[Items from a dataset]
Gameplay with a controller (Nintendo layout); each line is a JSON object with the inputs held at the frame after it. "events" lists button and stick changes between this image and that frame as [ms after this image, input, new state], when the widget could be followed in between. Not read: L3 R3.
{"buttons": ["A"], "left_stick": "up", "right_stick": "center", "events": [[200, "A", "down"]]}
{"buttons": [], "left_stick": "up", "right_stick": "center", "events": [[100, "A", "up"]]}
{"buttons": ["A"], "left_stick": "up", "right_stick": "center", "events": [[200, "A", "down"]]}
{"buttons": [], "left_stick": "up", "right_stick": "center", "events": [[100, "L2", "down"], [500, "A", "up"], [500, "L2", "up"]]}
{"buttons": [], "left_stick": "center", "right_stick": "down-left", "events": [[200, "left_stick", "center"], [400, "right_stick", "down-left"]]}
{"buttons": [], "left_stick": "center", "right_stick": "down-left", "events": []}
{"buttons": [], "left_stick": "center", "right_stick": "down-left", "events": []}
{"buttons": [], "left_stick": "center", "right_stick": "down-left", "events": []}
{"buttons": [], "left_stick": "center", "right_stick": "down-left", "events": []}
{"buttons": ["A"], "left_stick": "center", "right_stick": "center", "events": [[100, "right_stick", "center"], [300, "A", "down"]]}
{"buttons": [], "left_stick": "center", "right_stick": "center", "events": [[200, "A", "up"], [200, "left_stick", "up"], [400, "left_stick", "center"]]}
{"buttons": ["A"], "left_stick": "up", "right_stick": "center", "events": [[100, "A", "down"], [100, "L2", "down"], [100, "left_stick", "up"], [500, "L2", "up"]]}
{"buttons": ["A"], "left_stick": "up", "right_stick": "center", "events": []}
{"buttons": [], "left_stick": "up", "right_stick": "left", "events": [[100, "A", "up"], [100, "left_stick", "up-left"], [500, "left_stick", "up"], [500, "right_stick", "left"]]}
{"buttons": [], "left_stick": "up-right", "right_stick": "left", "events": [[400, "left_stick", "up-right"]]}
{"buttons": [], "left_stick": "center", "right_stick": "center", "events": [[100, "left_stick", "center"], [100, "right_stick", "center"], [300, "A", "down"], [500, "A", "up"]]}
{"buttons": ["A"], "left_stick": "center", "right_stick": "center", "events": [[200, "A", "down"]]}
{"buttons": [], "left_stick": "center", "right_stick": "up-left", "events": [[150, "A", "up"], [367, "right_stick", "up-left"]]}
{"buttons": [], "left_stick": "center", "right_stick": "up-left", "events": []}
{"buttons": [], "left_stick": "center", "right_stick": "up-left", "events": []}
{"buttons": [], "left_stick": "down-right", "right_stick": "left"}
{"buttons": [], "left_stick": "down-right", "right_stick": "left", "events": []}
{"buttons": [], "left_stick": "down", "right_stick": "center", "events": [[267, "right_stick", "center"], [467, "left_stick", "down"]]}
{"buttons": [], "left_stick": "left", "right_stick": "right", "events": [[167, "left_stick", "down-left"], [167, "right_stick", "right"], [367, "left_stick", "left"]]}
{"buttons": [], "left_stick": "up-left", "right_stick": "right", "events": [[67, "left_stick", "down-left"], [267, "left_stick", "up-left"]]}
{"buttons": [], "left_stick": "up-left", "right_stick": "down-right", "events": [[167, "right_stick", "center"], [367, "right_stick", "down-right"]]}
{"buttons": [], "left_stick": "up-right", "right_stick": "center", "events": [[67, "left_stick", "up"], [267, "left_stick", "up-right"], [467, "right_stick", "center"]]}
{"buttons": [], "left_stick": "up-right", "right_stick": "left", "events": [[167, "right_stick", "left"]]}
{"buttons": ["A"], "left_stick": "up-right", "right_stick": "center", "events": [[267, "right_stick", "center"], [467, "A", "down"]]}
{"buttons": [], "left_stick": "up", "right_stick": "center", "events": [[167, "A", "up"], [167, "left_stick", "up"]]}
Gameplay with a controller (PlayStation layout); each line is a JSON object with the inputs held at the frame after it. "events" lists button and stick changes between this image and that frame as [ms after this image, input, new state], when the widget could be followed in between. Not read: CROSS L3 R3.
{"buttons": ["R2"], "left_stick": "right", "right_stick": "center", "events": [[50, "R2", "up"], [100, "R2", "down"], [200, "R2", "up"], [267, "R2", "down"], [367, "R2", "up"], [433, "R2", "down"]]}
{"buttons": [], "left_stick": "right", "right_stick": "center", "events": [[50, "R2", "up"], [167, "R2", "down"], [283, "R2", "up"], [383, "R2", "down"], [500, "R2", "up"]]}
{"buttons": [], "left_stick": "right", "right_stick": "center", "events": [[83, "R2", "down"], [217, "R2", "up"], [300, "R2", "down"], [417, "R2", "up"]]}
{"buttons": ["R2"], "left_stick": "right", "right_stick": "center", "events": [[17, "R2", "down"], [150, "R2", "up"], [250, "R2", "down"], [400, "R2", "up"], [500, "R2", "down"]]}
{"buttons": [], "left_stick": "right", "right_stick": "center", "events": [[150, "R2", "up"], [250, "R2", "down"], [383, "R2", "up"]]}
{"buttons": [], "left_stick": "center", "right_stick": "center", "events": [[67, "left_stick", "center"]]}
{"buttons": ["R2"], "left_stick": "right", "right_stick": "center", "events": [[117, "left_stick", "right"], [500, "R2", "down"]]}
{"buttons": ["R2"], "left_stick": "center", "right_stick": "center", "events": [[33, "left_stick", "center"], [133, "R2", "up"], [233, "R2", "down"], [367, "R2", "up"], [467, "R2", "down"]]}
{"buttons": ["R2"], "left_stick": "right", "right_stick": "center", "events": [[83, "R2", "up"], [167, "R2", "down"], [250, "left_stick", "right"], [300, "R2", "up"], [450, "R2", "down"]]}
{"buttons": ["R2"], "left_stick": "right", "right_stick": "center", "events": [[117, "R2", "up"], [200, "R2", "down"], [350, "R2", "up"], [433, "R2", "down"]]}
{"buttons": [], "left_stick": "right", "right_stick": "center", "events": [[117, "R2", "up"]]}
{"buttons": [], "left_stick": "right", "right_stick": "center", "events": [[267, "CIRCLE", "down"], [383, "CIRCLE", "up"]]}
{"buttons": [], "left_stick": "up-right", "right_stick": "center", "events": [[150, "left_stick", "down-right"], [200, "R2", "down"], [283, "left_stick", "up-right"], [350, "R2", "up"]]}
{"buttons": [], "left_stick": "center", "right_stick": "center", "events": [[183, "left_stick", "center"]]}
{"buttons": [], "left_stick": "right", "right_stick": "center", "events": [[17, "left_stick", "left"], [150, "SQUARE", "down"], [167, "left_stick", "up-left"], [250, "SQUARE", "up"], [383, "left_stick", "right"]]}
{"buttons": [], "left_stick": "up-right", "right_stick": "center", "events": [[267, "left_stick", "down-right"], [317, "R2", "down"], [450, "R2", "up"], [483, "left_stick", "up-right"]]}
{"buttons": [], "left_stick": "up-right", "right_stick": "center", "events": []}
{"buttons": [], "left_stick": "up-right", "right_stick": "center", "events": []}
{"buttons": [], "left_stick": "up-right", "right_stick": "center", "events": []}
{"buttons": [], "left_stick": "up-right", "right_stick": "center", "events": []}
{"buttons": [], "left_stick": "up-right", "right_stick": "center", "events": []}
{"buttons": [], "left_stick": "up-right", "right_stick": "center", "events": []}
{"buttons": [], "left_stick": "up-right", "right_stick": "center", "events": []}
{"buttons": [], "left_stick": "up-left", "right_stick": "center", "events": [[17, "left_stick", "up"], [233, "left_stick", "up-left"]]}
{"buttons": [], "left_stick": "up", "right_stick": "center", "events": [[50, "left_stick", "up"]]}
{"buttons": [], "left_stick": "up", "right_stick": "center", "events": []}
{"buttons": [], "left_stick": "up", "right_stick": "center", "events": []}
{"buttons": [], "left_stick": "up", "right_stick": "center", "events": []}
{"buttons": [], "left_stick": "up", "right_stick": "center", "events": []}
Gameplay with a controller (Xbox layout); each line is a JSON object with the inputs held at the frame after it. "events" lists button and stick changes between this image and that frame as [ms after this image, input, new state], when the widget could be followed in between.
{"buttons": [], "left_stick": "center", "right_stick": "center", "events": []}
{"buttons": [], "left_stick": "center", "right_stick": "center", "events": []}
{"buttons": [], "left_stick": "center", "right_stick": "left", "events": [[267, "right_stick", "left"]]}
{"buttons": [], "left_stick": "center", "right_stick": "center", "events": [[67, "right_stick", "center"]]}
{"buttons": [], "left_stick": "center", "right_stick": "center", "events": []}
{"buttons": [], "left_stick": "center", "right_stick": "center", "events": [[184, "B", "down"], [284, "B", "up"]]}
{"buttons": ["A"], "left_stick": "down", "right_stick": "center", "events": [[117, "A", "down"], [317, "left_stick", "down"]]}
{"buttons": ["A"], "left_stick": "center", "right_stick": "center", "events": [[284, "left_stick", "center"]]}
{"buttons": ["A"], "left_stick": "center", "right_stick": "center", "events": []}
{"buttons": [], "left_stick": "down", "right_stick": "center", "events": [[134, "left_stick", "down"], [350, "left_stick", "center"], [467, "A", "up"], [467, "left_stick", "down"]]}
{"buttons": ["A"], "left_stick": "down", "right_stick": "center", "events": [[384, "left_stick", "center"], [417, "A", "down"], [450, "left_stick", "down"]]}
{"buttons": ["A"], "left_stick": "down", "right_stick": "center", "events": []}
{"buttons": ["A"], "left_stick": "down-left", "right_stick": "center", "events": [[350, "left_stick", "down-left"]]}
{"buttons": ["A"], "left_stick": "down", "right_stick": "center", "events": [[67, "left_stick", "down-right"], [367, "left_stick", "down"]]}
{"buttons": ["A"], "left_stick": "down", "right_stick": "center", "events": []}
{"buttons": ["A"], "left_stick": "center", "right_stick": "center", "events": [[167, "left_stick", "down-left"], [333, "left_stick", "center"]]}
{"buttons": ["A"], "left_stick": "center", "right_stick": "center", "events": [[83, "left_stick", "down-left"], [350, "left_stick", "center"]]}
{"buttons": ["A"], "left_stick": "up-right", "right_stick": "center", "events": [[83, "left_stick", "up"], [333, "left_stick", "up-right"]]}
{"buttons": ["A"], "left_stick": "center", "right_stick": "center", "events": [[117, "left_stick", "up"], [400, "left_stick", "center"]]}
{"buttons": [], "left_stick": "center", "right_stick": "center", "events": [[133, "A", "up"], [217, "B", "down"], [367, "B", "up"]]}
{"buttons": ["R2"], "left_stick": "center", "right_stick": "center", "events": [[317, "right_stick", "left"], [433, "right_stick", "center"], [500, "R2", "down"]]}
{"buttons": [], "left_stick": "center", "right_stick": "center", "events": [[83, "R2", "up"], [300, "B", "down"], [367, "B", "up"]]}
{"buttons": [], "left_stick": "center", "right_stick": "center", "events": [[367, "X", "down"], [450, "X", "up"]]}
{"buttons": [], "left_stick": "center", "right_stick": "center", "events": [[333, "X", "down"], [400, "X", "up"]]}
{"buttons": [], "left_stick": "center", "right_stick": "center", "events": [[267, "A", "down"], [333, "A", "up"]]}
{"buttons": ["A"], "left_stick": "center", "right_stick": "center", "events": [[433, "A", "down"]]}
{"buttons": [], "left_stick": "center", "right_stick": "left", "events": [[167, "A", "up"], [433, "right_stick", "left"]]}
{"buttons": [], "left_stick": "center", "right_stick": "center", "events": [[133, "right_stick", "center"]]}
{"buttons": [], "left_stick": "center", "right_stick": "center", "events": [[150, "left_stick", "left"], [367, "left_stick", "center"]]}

> **YOUR INSTRUCTIONS**
In the data above, which lines include "read"? Return those lines.

> **SOLVED PROBLEM**
Gameplay with a controller (Nintendo layout); each line is a JSON object with the inputs held at the frame after it. "events" lists button and stick changes between this image and that frame as [ms after this image, input, new state], when the widget could be followed in between. Not read: L3 R3.
Gameplay with a controller (PlayStation layout); each line is a JSON object with the inputs held at the frame after it. "events" lists button and stick changes between this image and that frame as [ms after this image, input, new state], when the widget could be followed in between. Not read: CROSS L3 R3.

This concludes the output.